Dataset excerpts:
<<<<

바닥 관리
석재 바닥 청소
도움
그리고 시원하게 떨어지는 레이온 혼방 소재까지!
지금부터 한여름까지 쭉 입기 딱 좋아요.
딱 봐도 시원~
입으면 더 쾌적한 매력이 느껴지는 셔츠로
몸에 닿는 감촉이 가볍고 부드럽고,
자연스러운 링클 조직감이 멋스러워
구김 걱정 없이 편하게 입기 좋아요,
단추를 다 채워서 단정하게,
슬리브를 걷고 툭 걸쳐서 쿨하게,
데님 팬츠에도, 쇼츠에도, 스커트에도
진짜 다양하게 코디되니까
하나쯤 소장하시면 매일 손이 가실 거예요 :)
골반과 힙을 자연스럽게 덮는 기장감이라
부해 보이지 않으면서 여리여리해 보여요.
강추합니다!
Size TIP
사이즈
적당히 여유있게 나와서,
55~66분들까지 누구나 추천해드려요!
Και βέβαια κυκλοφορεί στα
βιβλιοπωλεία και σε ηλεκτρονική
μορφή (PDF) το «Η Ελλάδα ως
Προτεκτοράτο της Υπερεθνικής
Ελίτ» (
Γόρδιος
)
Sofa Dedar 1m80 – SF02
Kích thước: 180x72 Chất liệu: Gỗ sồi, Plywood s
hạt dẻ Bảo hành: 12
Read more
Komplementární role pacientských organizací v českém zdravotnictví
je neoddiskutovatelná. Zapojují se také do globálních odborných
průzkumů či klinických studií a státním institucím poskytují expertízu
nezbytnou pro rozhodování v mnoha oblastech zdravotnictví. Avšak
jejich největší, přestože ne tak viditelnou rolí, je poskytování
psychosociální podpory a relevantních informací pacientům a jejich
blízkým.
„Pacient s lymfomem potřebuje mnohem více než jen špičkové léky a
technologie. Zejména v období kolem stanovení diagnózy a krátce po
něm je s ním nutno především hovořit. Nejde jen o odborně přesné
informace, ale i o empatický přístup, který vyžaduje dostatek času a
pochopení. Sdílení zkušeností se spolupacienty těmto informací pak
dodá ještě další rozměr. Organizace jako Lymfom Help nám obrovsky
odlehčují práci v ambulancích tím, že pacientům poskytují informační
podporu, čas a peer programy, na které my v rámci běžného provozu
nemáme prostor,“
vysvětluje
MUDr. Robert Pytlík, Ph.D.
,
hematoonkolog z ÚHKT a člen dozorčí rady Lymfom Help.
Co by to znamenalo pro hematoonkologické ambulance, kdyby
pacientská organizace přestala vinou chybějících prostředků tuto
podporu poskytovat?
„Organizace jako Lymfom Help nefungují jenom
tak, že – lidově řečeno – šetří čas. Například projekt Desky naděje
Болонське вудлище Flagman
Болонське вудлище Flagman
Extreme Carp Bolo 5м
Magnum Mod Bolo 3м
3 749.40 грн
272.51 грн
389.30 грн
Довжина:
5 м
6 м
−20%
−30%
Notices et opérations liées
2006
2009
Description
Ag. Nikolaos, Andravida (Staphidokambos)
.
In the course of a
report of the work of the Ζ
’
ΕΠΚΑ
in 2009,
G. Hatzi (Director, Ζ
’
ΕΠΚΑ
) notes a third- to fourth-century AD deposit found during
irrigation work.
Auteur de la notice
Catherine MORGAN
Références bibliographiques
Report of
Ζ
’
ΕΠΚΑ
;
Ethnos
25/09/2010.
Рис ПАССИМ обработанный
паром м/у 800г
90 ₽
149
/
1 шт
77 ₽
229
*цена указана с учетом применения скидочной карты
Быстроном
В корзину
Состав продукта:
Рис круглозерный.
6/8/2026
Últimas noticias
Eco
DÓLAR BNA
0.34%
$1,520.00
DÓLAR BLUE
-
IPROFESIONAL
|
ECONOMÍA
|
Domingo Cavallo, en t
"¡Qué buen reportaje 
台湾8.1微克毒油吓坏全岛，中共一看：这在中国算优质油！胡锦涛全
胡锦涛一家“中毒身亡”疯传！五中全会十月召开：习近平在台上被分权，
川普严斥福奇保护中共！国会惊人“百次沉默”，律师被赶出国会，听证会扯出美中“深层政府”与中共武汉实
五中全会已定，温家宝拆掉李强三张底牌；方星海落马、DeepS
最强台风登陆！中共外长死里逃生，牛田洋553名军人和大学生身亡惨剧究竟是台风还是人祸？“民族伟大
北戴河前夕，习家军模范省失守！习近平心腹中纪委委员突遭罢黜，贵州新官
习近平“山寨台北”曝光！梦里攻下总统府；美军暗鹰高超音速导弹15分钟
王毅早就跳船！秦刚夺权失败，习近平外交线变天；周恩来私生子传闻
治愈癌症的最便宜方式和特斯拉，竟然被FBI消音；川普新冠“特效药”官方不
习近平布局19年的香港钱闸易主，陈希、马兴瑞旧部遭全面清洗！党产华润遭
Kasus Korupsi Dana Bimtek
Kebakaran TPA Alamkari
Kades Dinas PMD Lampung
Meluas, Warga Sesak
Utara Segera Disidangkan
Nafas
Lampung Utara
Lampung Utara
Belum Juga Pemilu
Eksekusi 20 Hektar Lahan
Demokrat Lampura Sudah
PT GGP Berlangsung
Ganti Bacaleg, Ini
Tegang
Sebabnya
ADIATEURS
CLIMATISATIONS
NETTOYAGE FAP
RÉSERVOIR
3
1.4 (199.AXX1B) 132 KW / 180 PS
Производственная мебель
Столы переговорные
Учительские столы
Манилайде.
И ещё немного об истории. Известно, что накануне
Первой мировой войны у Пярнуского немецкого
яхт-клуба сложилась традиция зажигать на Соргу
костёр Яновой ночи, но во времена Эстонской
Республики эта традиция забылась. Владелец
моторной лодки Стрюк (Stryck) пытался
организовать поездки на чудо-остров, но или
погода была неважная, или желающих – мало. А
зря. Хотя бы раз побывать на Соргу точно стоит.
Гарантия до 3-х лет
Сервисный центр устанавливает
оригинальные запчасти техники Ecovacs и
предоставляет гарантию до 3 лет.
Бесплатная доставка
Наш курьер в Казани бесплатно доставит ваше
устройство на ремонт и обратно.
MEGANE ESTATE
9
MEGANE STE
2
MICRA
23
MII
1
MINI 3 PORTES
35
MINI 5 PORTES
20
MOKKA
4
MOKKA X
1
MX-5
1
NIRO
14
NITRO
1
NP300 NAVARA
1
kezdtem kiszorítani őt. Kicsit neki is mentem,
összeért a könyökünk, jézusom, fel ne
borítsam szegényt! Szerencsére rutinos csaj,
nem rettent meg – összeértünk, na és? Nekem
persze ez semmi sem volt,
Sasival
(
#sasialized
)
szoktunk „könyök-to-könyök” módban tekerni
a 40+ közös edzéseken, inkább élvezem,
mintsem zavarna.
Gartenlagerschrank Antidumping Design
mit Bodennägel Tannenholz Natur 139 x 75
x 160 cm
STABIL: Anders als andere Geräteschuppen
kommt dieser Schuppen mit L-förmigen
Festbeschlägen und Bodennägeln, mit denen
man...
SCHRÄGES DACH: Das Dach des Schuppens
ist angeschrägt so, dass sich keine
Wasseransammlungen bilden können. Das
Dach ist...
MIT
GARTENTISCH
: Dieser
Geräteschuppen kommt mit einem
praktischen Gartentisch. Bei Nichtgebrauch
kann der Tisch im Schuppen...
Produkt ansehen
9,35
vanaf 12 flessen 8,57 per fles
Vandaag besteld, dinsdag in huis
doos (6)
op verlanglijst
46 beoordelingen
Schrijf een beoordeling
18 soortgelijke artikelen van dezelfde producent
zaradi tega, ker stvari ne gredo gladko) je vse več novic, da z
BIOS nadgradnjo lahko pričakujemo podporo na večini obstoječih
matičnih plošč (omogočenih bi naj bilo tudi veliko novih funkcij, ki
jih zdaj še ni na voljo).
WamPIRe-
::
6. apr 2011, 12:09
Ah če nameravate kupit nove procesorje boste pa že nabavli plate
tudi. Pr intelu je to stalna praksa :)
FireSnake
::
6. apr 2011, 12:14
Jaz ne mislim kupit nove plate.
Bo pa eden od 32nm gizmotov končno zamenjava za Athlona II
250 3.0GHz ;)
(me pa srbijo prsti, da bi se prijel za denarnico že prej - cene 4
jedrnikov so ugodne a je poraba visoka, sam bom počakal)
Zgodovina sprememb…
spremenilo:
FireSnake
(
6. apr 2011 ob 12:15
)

>>>>

Your assignment — Retype the lines of the data word for word, starting with the first line and going on through the line that contains "špičkové léky a".

Exercise answer —
바닥 관리
석재 바닥 청소
도움
그리고 시원하게 떨어지는 레이온 혼방 소재까지!
지금부터 한여름까지 쭉 입기 딱 좋아요.
딱 봐도 시원~
입으면 더 쾌적한 매력이 느껴지는 셔츠로
몸에 닿는 감촉이 가볍고 부드럽고,
자연스러운 링클 조직감이 멋스러워
구김 걱정 없이 편하게 입기 좋아요,
단추를 다 채워서 단정하게,
슬리브를 걷고 툭 걸쳐서 쿨하게,
데님 팬츠에도, 쇼츠에도, 스커트에도
진짜 다양하게 코디되니까
하나쯤 소장하시면 매일 손이 가실 거예요 :)
골반과 힙을 자연스럽게 덮는 기장감이라
부해 보이지 않으면서 여리여리해 보여요.
강추합니다!
Size TIP
사이즈
적당히 여유있게 나와서,
55~66분들까지 누구나 추천해드려요!
Και βέβαια κυκλοφορεί στα
βιβλιοπωλεία και σε ηλεκτρονική
μορφή (PDF) το «Η Ελλάδα ως
Προτεκτοράτο της Υπερεθνικής
Ελίτ» (
Γόρδιος
)
Sofa Dedar 1m80 – SF02
Kích thước: 180x72 Chất liệu: Gỗ sồi, Plywood s
hạt dẻ Bảo hành: 12
Read more
Komplementární role pacientských organizací v českém zdravotnictví
je neoddiskutovatelná. Zapojují se také do globálních odborných
průzkumů či klinických studií a státním institucím poskytují expertízu
nezbytnou pro rozhodování v mnoha oblastech zdravotnictví. Avšak
jejich největší, přestože ne tak viditelnou rolí, je poskytování
psychosociální podpory a relevantních informací pacientům a jejich
blízkým.
„Pacient s lymfomem potřebuje mnohem více než jen špičkové léky a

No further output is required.